= Apostolic Signatura =

Highest judicial authority within the Catholic Church aside from the pope

The Supreme Tribunal of the Apostolic Signatura (Supremum Tribunal Signaturae Apostolicae) is the highest judicial authority in the Catholic Church (apart from the Pope himself, who as supreme ecclesiastical judge is the final point of appeal on any ecclesiastical matter). In addition, it oversees the administration of justice in the church and certain of its members have judicial functions in regard to the Vatican City State.

Since 8 November 2014, the prefect of the tribunal has been Cardinal Dominique Mamberti. Its secretary since 26 January 2022 has been Andrea Ripa.

The tribunal is housed in the Italian Renaissance-era Palazzo della Cancelleria in Rome, Italy, which is also the headquarters and meeting place of the Catholic Church's two other major tribunals: the Sacred Roman Rota (which is normally the final appellate tribunal of the church in most cases, especially those regarding marriage nullification and clerical trials and disciplinary procedures), and the Apostolic Penitentiary (which is a tribunal of mercy concerning the forgiveness of sins reserved to the Holy See).

************

- BRIEF 1 -
According to the passage on the Apostolic Signatura, who has served as the tribunal's secretary since 26 January 2022?
- BRIEF 2 -
Write what comes next in the passage on the Apostolic Signatura, continuing after its final sentence.
The listing is separate material, unrelated to the passage on the Apostolic Signatura.

Collected data entries:
************

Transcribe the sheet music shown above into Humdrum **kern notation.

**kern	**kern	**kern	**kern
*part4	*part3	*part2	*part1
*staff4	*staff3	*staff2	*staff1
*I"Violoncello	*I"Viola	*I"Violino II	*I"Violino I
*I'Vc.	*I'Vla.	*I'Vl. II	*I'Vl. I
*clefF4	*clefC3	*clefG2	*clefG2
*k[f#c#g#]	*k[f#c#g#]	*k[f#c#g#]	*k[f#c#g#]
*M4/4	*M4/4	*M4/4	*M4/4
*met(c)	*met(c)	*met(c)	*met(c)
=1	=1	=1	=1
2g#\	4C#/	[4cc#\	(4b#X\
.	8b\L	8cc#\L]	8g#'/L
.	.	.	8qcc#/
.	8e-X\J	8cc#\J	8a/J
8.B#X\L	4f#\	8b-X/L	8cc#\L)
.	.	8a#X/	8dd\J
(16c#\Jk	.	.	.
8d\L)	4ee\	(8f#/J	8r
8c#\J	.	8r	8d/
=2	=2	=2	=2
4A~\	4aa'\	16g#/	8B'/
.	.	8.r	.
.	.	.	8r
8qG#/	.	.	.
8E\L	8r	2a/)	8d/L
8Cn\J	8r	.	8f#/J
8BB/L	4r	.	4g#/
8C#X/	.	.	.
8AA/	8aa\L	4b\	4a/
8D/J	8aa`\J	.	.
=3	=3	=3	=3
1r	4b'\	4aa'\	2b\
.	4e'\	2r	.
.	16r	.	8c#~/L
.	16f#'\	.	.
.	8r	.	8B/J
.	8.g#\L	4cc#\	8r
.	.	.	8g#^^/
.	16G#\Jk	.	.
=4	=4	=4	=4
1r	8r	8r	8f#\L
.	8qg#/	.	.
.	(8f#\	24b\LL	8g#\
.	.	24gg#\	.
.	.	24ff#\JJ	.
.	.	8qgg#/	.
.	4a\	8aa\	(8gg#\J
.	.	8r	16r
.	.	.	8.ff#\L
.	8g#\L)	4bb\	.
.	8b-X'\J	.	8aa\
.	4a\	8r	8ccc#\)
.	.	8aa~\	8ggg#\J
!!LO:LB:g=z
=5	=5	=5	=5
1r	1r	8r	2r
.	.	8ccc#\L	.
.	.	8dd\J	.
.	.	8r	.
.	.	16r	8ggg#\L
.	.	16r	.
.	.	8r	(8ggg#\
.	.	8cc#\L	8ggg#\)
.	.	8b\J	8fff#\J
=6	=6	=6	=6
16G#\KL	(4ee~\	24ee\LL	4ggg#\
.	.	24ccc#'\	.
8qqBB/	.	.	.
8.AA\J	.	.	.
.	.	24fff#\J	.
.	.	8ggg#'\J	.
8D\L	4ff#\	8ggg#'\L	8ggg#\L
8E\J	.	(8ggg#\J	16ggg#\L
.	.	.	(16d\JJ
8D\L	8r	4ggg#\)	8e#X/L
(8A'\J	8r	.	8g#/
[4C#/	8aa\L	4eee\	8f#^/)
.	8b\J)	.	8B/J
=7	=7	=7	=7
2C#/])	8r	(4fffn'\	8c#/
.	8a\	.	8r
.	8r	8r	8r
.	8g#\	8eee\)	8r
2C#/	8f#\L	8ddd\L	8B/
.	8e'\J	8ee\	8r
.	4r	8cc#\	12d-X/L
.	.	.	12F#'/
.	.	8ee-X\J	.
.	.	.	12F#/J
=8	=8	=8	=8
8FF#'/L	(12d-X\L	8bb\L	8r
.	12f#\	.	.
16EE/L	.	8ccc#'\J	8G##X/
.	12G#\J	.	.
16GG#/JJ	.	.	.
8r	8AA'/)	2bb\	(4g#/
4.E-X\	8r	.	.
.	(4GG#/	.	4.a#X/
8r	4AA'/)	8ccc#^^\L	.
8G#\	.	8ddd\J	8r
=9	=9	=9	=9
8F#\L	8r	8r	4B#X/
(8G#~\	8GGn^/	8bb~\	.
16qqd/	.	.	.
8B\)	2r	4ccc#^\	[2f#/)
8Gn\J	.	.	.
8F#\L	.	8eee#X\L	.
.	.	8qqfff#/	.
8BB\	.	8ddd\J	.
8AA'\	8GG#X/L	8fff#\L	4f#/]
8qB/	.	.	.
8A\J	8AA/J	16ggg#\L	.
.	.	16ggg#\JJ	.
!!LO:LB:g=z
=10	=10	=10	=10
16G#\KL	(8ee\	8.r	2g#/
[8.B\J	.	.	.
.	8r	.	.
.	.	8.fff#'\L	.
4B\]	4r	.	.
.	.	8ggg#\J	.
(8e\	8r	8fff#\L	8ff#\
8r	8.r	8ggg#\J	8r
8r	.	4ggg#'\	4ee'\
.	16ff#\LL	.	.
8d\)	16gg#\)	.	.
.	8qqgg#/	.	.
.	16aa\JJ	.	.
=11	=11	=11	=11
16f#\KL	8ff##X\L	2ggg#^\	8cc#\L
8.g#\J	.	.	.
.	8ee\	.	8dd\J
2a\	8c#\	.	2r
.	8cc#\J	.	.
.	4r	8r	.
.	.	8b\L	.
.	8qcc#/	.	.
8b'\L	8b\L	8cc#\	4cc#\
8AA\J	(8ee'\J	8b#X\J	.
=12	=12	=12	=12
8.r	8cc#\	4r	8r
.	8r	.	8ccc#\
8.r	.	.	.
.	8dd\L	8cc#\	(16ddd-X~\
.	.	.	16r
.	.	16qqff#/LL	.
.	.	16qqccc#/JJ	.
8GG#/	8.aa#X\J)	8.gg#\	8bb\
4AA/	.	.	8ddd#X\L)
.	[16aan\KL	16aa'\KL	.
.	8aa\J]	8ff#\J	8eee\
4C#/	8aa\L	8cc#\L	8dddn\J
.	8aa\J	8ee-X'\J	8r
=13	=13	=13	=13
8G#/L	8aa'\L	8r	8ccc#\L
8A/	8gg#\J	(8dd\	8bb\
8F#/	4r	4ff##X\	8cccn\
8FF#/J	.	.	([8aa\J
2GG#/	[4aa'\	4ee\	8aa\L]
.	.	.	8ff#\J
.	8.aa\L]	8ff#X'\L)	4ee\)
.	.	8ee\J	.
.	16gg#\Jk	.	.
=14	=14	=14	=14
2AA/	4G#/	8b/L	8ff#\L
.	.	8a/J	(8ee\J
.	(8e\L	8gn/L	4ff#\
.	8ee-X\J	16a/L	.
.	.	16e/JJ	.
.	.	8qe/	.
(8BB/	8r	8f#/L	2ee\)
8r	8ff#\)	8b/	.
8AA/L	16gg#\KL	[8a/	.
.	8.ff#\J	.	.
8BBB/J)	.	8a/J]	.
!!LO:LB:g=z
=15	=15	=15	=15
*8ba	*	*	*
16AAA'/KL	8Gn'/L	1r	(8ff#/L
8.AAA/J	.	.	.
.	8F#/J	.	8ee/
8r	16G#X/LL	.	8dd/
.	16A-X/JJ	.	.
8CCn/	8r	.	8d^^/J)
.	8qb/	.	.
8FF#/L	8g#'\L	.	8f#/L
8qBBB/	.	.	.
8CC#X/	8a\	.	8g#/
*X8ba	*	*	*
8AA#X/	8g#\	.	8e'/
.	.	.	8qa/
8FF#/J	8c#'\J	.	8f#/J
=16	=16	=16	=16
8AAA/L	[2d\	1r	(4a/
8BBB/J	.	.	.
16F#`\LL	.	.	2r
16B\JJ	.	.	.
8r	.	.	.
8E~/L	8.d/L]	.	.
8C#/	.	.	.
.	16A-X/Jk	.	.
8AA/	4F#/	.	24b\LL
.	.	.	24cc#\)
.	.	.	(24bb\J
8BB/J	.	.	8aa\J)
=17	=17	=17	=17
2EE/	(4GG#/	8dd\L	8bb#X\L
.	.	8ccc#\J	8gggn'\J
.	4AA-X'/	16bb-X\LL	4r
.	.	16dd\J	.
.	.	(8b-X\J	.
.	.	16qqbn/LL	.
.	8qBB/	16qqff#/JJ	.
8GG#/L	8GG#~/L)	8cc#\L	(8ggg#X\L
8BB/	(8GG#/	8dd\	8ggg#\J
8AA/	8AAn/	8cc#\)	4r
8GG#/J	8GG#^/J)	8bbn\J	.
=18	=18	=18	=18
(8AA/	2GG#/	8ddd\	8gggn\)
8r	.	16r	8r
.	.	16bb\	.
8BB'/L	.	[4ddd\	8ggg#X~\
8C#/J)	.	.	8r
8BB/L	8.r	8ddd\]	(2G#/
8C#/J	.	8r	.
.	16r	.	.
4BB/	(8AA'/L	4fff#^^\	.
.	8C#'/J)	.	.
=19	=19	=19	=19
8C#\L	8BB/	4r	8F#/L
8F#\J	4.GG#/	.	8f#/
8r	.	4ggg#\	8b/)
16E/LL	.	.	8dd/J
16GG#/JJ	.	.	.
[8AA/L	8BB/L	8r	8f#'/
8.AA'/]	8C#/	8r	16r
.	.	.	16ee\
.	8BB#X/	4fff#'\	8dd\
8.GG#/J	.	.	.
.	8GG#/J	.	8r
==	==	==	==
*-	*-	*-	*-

************

- WRITTEN ANSWER 1 -
Andrea Ripa.

- WRITTEN ANSWER 2 -
==Field of competence==

The Signatura's competence covers:
1. complaints of nullity and petitions for total reinstatement against sentences of the Roman Rota;
2. recourses, in cases concerning the status of persons, when the Roman Rota has denied a new examination of the case;
3. exceptions of suspicion and other proceedings against judges of the Roman Rota arising from the exercise of their functions;
4. conflicts of competence between tribunals which are not subject to the same appellate tribunal.

Apart from these judicial matters, the Signatura has the competence as an administrative tribunal to deal with controversies over administrative decisions made by or approved by dicasteries (departments) of the Roman Curia if it is contended that the decision violated some law, either in the decision-making process or in the procedure used. It can also deal with administrative controversies referred to it by the pope or by departments of the curia, and with conflicts of competence between the departments.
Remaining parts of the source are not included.